Tutor Lesley Ellis: “None of us knew much about film-making, but we were determined to learn with the youngsters, so we just had a go and we made every mistake in the book! So, when Keep Scotland Beautiful and Film Scotland ran a “1.5 degree climate change” film competition we jumped at the chance.”
Having been trained, it was a requirement to ensure some youngsters in the Club produced a film.
Step forward Harvey Pole (12) and his sister Millie (9) from Torphins and talented digital artist Jacob Day (15) from Alford who was paired by the club with Thorfinn Sigurhansson (14), also from Torphins, who was developing digital sound expertise.
Jacob said: “Every day, I set myself mini goals like ‘get THIS scene done’, ‘get THIS many seconds done, and you’ll be done for today’ and made sure that that kind of schedule would hit the deadline.”
He spent a month and over two hours a day producing his stunning animation and then passed a copy to Thorfinn for him to provide the soundtrack.
“My approach to writing the music was simple - I followed the line of the action that Jacob had animated so brilliantly,” Thorfinn said. “I scored what I thought fitted best to suit his film.”
Harvey took a different approach, mixing filming with stop motion animation, a well thought out script and skilful editing to produce his film about the dangers of climate change “Save the Mussels”. The whole family were involved in being part of the action, and his sister Millie’s lovely voiceover of “Mr.
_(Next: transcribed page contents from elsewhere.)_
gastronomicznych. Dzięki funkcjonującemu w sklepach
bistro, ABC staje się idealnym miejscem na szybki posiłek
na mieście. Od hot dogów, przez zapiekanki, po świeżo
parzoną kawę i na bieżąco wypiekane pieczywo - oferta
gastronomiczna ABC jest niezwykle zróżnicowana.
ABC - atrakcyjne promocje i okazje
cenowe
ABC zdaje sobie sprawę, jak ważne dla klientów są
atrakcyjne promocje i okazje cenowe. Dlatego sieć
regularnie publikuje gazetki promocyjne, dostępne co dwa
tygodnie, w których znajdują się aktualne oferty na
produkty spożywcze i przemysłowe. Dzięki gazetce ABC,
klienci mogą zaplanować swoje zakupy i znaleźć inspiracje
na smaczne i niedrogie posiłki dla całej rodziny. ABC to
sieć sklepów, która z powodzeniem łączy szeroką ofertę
Mussel” has won hearts.
“I wanted to make a film that was fun and engaging for children and adults whilst also having a serious message,” Harvey explains. “All in all, I am really proud of my video.”
Both films won awards for the original competition, as did the Club itself, and their films were then submitted to further competitions. On hearing that over a billion mussels had died in their shells in the heatdome over Canada this year, Harvey and Millie added an interview explaining how powerless they felt when world leaders were not taking action on climate change.
Both films were submitted to the Scottish Youth Film Foundation’s “Change” competition, and they made the finalists from thirty entries.Excited to be part of COP26, they made their way to Glasgow and the films were all shown on the massive IMAX screen. And they were stunned when “Time for Change” was the joint winner with Greta McMillan’s “Change Direction”.
Harvey’s film was streamed by the The Scotsman and the Civic Reception at Glasgow City Chambers asked to show their film as well. It had also been entered for the Biomovies Awards, making the finals.
So four rural youngsters, stuck in lockdown, made award winning films that made it to COP26.